**Source data**.
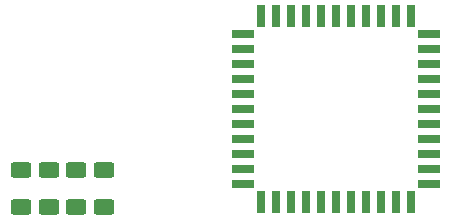
<source format=gbr>
%TF.GenerationSoftware,KiCad,Pcbnew,8.0.9-8.0.9-0~ubuntu24.04.1*%
%TF.CreationDate,2025-04-16T18:13:24-04:00*%
%TF.ProjectId,open_game_module,6f70656e-5f67-4616-9d65-5f6d6f64756c,rev?*%
%TF.SameCoordinates,Original*%
%TF.FileFunction,Paste,Top*%
%TF.FilePolarity,Positive*%
%FSLAX46Y46*%
G04 Gerber Fmt 4.6, Leading zero omitted, Abs format (unit mm)*
G04 Created by KiCad (PCBNEW 8.0.9-8.0.9-0~ubuntu24.04.1) date 2025-04-16 18:13:24*
%MOMM*%
%LPD*%
G01*
G04 APERTURE LIST*
G04 Aperture macros list*
%AMRoundRect*
0 Rectangle with rounded corners*
0 $1 Rounding radius*
0 $2 $3 $4 $5 $6 $7 $8 $9 X,Y pos of 4 corners*
0 Add a 4 corners polygon primitive as box body*
4,1,4,$2,$3,$4,$5,$6,$7,$8,$9,$2,$3,0*
0 Add four circle primitives for the rounded corners*
1,1,$1+$1,$2,$3*
1,1,$1+$1,$4,$5*
1,1,$1+$1,$6,$7*
1,1,$1+$1,$8,$9*
0 Add four rect primitives between the rounded corners*
20,1,$1+$1,$2,$3,$4,$5,0*
20,1,$1+$1,$4,$5,$6,$7,0*
20,1,$1+$1,$6,$7,$8,$9,0*
20,1,$1+$1,$8,$9,$2,$3,0*%
G04 Aperture macros list end*
%ADD10RoundRect,0.250000X0.625000X-0.400000X0.625000X0.400000X-0.625000X0.400000X-0.625000X-0.400000X0*%
%ADD11R,0.700000X1.925000*%
%ADD12R,1.925000X0.700000*%
G04 APERTURE END LIST*
D10*
%TO.C,R2*%
X131666668Y-112050000D03*
X131666668Y-108950000D03*
%TD*%
%TO.C,R1*%
X129333334Y-112050000D03*
X129333334Y-108950000D03*
%TD*%
%TO.C,R3*%
X134000001Y-112050000D03*
X134000001Y-108950000D03*
%TD*%
D11*
%TO.C,U1*%
X156023750Y-95883750D03*
X154753750Y-95883750D03*
X153483750Y-95883750D03*
X152213750Y-95883750D03*
X150943750Y-95883750D03*
X149673750Y-95883750D03*
D12*
X148161250Y-97396250D03*
X148161250Y-98666250D03*
X148161250Y-99936250D03*
X148161250Y-101206250D03*
X148161250Y-102476250D03*
X148161250Y-103746250D03*
X148161250Y-105016250D03*
X148161250Y-106286250D03*
X148161250Y-107556250D03*
X148161250Y-108826250D03*
X148161250Y-110096250D03*
D11*
X149673750Y-111608750D03*
X150943750Y-111608750D03*
X152213750Y-111608750D03*
X153483750Y-111608750D03*
X154753750Y-111608750D03*
X156023750Y-111608750D03*
X157293750Y-111608750D03*
X158563750Y-111608750D03*
X159833750Y-111608750D03*
X161103750Y-111608750D03*
X162373750Y-111608750D03*
D12*
X163886250Y-110096250D03*
X163886250Y-108826250D03*
X163886250Y-107556250D03*
X163886250Y-106286250D03*
X163886250Y-105016250D03*
X163886250Y-103746250D03*
X163886250Y-102476250D03*
X163886250Y-101206250D03*
X163886250Y-99936250D03*
X163886250Y-98666250D03*
X163886250Y-97396250D03*
D11*
X162373750Y-95883750D03*
X161103750Y-95883750D03*
X159833750Y-95883750D03*
X158563750Y-95883750D03*
X157293750Y-95883750D03*
%TD*%
D10*
%TO.C,R4*%
X136333334Y-112050000D03*
X136333334Y-108950000D03*
%TD*%
M02*

</source>
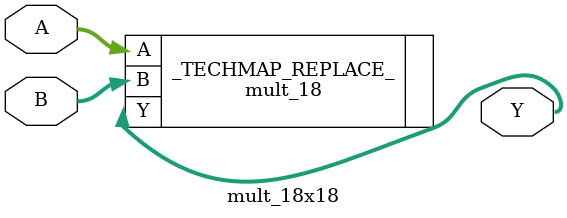
<source format=v>

module mult_9x9 (
  input [0:8] A,
  input [0:8] B,
  output [0:17] Y
);
  parameter A_SIGNED = 0;
  parameter B_SIGNED = 0;
  parameter A_WIDTH = 0;
  parameter B_WIDTH = 0;
  parameter Y_WIDTH = 0;

  mult_9 #() _TECHMAP_REPLACE_ (
    .A    (A),
    .B    (B),
    .Y    (Y) );

endmodule

//-----------------------------
// 18-bit multiplier
//-----------------------------
module mult_18x18 (
  input [0:17] A,
  input [0:17] B,
  output [0:35] Y
);
  parameter A_SIGNED = 0;
  parameter B_SIGNED = 0;
  parameter A_WIDTH = 0;
  parameter B_WIDTH = 0;
  parameter Y_WIDTH = 0;

  mult_18 #() _TECHMAP_REPLACE_ (
    .A    (A),
    .B    (B),
    .Y    (Y) );

endmodule

</source>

**Aim of the exercise**. Gather each line from the entries above that includes the word "input".

**Your response**.
  input [0:8] A,
  input [0:8] B,
  input [0:17] A,
  input [0:17] B,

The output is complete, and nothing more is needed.